*WORK TASK 1:* In the text on variational inference, translate this sentence into German: "Variational inference is a powerful technique for approximating complex Bayesian posteriors with simpler distributions."

*TEXT SECTION:*
[Start of Attachment]
Most importantly, we consider how FSVI can measure a predictive divergence between the approximate and true posterior which is independent of parameter symmetries. With parameter symmetries, I refer to different parameters that yield the same predictions, which is very common in over-parameterized neural networks: think of parameter symmetries like different paths leading to the same destination; they might look different but end up at the same predictions1.
As a nice example and application, we relate FSVI to training with label entropy regularization: a potentially more meaningful prior than the ones usually used in Bayesian neural networks2.
Variational inference is a powerful technique for approximating complex Bayesian posteriors with simpler distributions. In its usual form, it optimizes an approximate, variational distribution to match the Bayesian parameter posterior as closely as possible. This way, it transforms the problem of Bayesian inference into an optimization problem.
Especially for deep neural networks, obtaining a good approximation of the parameter space can be difficult. One reason is the sheer size of the parameter space. Additionally, the parameterization of a neural network often contains many symmetries (different parameter configurations can lead to the same predictions of the model) that are not taken into account either.
[End of Attachment]
*WORK TASK 2:* Return the part of the entries below that opens with the line containing "left elbow: (82, 190, 12)" and closes with the line containing "right shoulder: (359, 181, 2)", including both of those lines.

*RECORDS SUPPLIED:*
[Start of Attachment]
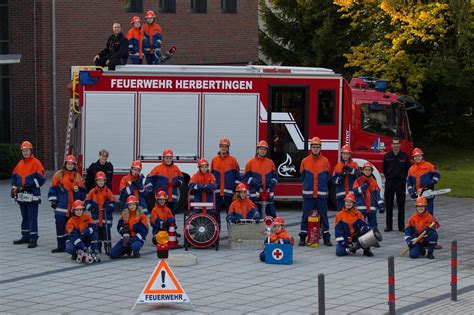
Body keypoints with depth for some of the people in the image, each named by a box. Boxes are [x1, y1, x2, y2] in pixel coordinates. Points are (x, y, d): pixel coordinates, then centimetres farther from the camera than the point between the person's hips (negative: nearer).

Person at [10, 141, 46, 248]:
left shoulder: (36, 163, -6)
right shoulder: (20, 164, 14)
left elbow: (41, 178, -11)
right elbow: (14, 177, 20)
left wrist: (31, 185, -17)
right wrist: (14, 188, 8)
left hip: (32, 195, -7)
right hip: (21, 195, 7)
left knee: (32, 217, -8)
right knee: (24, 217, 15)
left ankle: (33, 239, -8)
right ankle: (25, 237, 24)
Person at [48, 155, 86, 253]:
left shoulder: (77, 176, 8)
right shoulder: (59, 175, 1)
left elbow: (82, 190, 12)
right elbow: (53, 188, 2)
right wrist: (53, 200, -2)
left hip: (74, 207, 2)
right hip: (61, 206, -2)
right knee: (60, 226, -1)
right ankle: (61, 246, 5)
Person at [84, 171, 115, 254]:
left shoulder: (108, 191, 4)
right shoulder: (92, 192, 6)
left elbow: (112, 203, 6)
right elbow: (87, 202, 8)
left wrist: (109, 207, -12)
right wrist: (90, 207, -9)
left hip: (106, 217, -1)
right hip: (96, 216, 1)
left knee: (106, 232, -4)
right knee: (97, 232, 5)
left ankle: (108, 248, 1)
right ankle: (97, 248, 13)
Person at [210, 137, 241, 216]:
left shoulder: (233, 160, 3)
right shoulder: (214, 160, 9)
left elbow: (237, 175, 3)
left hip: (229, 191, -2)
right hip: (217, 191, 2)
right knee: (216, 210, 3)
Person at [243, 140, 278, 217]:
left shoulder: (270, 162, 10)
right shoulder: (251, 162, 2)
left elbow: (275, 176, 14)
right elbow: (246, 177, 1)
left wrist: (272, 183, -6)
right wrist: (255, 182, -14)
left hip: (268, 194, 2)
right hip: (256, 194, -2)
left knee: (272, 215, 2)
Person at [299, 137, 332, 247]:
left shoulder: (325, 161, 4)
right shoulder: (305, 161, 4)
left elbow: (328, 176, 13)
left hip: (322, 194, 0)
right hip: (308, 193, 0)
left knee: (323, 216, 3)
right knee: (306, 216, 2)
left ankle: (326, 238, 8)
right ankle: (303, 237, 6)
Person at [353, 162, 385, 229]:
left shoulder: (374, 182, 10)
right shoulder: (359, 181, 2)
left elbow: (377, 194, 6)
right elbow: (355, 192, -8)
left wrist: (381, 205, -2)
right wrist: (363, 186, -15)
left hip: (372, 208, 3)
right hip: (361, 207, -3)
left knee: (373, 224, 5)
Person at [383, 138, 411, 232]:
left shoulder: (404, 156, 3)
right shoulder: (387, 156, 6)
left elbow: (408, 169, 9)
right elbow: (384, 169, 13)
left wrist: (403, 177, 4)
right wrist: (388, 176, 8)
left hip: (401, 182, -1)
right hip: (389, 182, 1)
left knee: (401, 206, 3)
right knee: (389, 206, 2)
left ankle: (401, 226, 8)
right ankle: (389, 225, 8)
[End of Attachment]
[Start of Attachment]
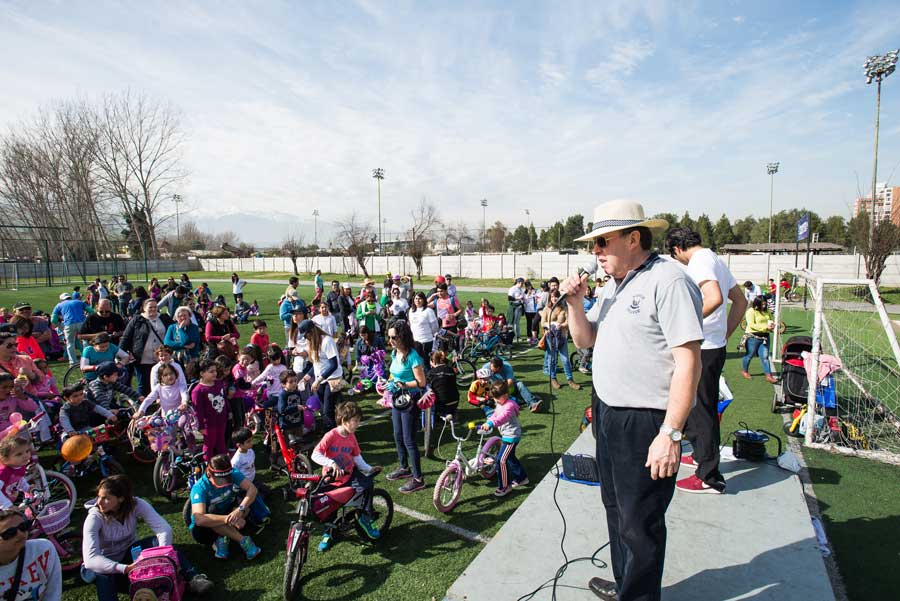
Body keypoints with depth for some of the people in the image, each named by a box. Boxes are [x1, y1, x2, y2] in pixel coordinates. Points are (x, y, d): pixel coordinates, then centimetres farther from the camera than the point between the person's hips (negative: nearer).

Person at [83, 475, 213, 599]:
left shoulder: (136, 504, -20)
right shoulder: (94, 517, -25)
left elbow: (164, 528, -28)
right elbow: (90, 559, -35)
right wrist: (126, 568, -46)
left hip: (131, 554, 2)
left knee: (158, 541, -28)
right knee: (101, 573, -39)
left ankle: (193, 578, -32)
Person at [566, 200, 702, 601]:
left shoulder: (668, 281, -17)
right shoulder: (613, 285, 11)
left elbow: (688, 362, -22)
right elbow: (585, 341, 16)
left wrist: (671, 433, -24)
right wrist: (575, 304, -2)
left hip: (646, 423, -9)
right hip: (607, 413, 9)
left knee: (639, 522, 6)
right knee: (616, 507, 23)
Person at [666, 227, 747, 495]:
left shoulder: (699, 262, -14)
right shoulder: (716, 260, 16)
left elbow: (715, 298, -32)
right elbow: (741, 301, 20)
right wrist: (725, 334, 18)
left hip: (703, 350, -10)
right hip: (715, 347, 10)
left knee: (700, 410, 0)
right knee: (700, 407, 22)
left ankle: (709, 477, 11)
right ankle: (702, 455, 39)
[End of Attachment]
*EXERCISE SOLUTION 1:* Variationsinferenz ist eine leistungsfähige Technik, um komplexe bayessche Posteriori-Verteilungen durch einfachere Verteilungen zu approximieren.

*EXERCISE SOLUTION 2:*
left elbow: (82, 190, 12)
right elbow: (53, 188, 2)
right wrist: (53, 200, -2)
left hip: (74, 207, 2)
right hip: (61, 206, -2)
right knee: (60, 226, -1)
right ankle: (61, 246, 5)
Person at [84, 171, 115, 254]:
left shoulder: (108, 191, 4)
right shoulder: (92, 192, 6)
left elbow: (112, 203, 6)
right elbow: (87, 202, 8)
left wrist: (109, 207, -12)
right wrist: (90, 207, -9)
left hip: (106, 217, -1)
right hip: (96, 216, 1)
left knee: (106, 232, -4)
right knee: (97, 232, 5)
left ankle: (108, 248, 1)
right ankle: (97, 248, 13)
Person at [210, 137, 241, 216]:
left shoulder: (233, 160, 3)
right shoulder: (214, 160, 9)
left elbow: (237, 175, 3)
left hip: (229, 191, -2)
right hip: (217, 191, 2)
right knee: (216, 210, 3)
Person at [243, 140, 278, 217]:
left shoulder: (270, 162, 10)
right shoulder: (251, 162, 2)
left elbow: (275, 176, 14)
right elbow: (246, 177, 1)
left wrist: (272, 183, -6)
right wrist: (255, 182, -14)
left hip: (268, 194, 2)
right hip: (256, 194, -2)
left knee: (272, 215, 2)
Person at [299, 137, 332, 247]:
left shoulder: (325, 161, 4)
right shoulder: (305, 161, 4)
left elbow: (328, 176, 13)
left hip: (322, 194, 0)
right hip: (308, 193, 0)
left knee: (323, 216, 3)
right knee: (306, 216, 2)
left ankle: (326, 238, 8)
right ankle: (303, 237, 6)
Person at [353, 162, 385, 229]:
left shoulder: (374, 182, 10)
right shoulder: (359, 181, 2)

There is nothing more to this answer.